→ **Passage shown**
In this tutorial you will learn what exactly a combustion reaction is and why it is important. You will also encounter numerous examples of combustion reactions and be able to replicate them on your own.
Topics Covered in Other Articles
- What is a Chemical Reaction?
- Gibbs Free Energy
- Stoichiometry Problems
- Physical and Chemical Properties
- Enthalpy of Reaction, Formation, and Combustion
- Reaction Order
What is a Combustion Reaction?
Combustion reactions, often simplified as “combustion,” are chemical reactions between a substance and gaseous oxygen. These combustion reactions are exothermic, release energy in the form of heat and/or light, and occur rapidly. Often combustion reactions will produce carbon dioxide and water, but that isn’t a technical requirement. For a combustion reaction to initially occur, the reactants must meet the minimum activation energy–this is why fire will be often used to get a reaction started. Combustion reactions will then continue until either one of the reactants is depleted.
Examples of Combustion Reactions
Imagine the wood burning in a fireplace. The wood is fuel which continuously reacts with oxygen in the air in a combustion reaction. The fire produced is energy being released in a long exothermic reaction, while the smoke you see is carbon dioxide. Lastly, the process can end in one of two ways. Either the wood will completely burn up and the fire will stop, or if you were to completely seal off the fireplace, the fire would stop because of a lack in oxygen.

→ **Supplied data**
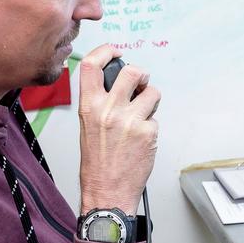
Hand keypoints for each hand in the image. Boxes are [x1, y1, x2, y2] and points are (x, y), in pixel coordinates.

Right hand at [76, 45, 159, 215]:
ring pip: (152, 92)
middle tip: (141, 84)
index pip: (91, 65)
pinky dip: (151, 127)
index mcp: (88, 106)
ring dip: (151, 101)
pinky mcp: (147, 132)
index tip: (116, 52)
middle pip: (132, 71)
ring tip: (142, 115)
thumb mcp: (88, 127)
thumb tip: (117, 85)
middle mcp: (108, 109)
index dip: (106, 51)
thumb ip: (100, 102)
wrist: (106, 192)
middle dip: (141, 75)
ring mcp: (129, 120)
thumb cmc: (96, 164)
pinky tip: (141, 140)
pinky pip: (155, 119)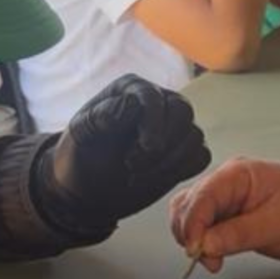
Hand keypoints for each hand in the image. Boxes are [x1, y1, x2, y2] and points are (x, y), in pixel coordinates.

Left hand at [37, 74, 210, 239]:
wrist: (86, 188)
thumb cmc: (80, 154)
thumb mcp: (80, 133)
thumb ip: (100, 115)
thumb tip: (131, 105)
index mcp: (132, 89)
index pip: (154, 97)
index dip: (154, 121)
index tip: (148, 147)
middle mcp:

→ **Exercise**
Could you carry on the combustion reaction tutorial above, picking up right after its last sentence, which ends "because of a lack in oxygen."?

→ **Result**
Balancing Combustion Reactions
Combustion is most common between hydrocarbons and oxygen, to produce carbon dioxide and water. Balancing a combustion reaction is actually pretty straightforward!
- Balance the C atom in the CO2 with the hydrocarbon on the left
- Balance the H atom in the H2O with the hydrocarbon on the left
- Use the O atoms in the CO2 and H2O to balance the O2 on the left
Remember that chemical reactions don’t need to have whole numbers. If your oxygen is preceded by a fraction, not to worry!
Methane Combustion: CH4 + 2O2 → CO2 + 2H2O
Ethane Combustion: C2H6 + 3.5O2 → 2CO2 + 3H2O
Propane Combustion: C3H8 + 5O2 → 3CO2 + 4H2O
Butane Combustion: C4H10 + 6.5O2 → 4CO2 + 5H2O
Take a deeper dive into the other types of chemical reactions!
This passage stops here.